● Extracted records
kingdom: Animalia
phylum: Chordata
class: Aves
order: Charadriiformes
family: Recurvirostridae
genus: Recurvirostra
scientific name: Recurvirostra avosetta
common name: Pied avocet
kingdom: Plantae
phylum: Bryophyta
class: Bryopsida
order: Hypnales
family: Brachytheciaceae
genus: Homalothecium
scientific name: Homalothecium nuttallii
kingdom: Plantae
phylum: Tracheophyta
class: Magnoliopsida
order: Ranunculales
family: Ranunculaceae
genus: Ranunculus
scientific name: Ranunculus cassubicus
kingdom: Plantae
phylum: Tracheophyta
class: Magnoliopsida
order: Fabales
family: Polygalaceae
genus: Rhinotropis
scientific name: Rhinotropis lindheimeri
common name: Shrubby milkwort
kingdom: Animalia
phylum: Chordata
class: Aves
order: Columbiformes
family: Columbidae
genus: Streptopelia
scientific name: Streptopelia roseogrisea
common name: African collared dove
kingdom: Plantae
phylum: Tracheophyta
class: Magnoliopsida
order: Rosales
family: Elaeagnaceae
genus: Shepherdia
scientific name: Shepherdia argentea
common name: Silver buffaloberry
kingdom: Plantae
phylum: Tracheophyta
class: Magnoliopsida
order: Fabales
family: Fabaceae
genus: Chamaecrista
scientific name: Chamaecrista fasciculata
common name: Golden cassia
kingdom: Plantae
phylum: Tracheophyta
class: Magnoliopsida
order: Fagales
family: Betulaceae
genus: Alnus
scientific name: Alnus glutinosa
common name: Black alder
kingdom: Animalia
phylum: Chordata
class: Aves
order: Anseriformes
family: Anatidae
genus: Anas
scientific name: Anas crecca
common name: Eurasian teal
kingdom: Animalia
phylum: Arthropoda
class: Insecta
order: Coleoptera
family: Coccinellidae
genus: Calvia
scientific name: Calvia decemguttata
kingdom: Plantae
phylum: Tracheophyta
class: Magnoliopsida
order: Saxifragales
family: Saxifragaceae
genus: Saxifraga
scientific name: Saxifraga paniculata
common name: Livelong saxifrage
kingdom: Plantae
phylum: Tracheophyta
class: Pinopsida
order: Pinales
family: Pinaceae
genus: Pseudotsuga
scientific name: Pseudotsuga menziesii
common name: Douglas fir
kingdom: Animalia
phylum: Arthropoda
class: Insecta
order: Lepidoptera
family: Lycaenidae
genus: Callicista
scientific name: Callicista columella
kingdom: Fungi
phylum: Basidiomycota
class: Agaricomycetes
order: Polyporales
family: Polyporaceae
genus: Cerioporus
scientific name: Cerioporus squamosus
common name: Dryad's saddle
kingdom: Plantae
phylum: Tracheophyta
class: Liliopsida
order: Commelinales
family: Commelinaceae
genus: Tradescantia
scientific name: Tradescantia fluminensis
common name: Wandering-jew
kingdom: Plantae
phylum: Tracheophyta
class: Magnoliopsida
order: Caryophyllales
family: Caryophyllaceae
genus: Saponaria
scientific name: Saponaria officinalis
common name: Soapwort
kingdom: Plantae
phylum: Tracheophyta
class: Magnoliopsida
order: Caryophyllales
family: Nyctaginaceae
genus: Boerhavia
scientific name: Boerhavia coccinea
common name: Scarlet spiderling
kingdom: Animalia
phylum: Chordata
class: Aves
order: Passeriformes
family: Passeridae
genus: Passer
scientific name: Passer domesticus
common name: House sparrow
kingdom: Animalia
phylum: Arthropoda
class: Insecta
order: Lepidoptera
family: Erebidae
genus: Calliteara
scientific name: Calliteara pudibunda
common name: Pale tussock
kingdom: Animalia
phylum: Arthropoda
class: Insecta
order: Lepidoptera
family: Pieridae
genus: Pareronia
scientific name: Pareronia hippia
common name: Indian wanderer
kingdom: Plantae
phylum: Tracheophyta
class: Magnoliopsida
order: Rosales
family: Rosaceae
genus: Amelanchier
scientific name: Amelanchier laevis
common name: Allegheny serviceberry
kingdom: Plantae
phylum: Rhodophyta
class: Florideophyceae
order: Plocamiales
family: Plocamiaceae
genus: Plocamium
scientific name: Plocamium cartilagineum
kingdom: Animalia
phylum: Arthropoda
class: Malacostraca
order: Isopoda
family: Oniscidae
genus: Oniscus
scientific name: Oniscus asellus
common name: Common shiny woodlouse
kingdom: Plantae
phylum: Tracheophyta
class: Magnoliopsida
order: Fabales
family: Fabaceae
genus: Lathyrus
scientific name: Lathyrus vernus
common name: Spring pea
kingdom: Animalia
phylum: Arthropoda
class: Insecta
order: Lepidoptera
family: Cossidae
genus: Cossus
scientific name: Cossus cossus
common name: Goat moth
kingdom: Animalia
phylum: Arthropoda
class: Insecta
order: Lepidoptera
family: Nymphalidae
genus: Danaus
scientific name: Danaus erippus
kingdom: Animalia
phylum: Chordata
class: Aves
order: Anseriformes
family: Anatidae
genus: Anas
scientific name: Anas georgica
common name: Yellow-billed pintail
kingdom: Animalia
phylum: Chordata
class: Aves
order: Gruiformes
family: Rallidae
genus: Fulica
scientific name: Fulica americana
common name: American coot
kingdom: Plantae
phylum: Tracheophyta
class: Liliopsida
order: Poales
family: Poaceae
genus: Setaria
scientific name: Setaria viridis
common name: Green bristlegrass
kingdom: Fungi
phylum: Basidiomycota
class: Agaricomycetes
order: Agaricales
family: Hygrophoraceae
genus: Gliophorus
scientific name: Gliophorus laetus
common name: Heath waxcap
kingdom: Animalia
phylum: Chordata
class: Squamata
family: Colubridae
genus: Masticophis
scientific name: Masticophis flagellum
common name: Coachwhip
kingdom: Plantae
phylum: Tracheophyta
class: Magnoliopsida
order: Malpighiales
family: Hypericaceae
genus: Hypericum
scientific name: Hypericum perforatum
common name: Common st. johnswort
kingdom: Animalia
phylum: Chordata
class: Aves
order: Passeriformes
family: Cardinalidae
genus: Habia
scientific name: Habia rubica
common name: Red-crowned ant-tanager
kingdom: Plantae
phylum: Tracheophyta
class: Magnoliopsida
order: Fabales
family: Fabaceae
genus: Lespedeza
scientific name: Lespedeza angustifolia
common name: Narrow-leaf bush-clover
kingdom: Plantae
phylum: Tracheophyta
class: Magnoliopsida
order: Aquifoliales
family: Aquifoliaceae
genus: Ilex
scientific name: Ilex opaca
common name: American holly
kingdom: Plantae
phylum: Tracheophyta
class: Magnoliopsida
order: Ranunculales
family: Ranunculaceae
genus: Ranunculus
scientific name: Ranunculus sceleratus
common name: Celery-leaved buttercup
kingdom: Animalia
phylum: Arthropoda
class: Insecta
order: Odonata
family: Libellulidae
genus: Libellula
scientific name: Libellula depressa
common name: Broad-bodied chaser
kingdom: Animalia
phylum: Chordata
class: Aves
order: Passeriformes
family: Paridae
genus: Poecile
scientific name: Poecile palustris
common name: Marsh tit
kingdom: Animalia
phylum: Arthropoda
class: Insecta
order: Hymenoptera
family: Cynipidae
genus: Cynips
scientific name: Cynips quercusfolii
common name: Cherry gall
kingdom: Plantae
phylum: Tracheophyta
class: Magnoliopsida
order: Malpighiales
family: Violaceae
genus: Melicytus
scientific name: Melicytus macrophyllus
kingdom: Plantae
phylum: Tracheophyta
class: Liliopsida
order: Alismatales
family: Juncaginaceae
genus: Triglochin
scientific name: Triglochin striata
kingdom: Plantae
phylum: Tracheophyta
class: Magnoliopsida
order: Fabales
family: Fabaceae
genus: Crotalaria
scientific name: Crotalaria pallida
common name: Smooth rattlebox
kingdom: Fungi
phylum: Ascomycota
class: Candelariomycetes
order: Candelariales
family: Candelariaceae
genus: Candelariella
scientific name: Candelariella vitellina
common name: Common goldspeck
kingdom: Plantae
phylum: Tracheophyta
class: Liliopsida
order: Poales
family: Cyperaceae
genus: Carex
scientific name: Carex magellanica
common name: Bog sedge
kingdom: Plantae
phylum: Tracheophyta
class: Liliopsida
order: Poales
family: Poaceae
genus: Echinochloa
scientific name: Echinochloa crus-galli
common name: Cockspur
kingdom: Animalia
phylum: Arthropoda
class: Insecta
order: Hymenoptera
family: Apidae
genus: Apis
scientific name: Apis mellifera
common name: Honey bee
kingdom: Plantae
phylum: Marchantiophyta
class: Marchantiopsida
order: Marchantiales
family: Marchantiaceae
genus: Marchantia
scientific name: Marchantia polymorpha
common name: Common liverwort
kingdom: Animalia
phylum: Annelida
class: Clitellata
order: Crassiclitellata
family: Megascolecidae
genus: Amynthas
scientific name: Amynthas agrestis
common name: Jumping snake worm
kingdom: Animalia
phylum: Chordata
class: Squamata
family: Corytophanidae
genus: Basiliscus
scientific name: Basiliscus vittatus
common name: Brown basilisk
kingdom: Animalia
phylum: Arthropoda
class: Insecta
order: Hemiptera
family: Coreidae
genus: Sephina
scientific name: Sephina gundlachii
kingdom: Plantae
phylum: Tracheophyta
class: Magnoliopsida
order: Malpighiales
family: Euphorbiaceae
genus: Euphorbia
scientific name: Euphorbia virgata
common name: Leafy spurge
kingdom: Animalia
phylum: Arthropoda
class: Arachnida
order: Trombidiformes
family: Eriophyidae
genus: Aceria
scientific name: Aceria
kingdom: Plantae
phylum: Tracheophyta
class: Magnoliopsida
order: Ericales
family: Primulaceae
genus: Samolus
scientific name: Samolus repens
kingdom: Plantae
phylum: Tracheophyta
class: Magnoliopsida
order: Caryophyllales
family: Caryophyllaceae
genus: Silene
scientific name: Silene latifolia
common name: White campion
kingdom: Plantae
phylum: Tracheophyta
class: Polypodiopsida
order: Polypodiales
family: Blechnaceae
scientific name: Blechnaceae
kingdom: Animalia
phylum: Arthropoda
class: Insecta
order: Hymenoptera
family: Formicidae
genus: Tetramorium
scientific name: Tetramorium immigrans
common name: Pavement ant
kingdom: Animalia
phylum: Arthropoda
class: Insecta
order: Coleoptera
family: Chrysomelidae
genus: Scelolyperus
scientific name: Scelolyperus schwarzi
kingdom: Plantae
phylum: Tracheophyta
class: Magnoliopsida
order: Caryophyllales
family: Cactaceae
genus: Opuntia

● THE PROBLEM
Edit the entries starting at the line that has "common name: White campion" and stopping after the line that has "scientific name: Tetramorium immigrans": write those lines out again with "phylum" changed to "division" and everything else left the same.

● ANSWER FOR THIS EXERCISE
common name: White campion
kingdom: Plantae
division: Tracheophyta
class: Polypodiopsida
order: Polypodiales
family: Blechnaceae
scientific name: Blechnaceae
kingdom: Animalia
division: Arthropoda
class: Insecta
order: Hymenoptera
family: Formicidae
genus: Tetramorium
scientific name: Tetramorium immigrans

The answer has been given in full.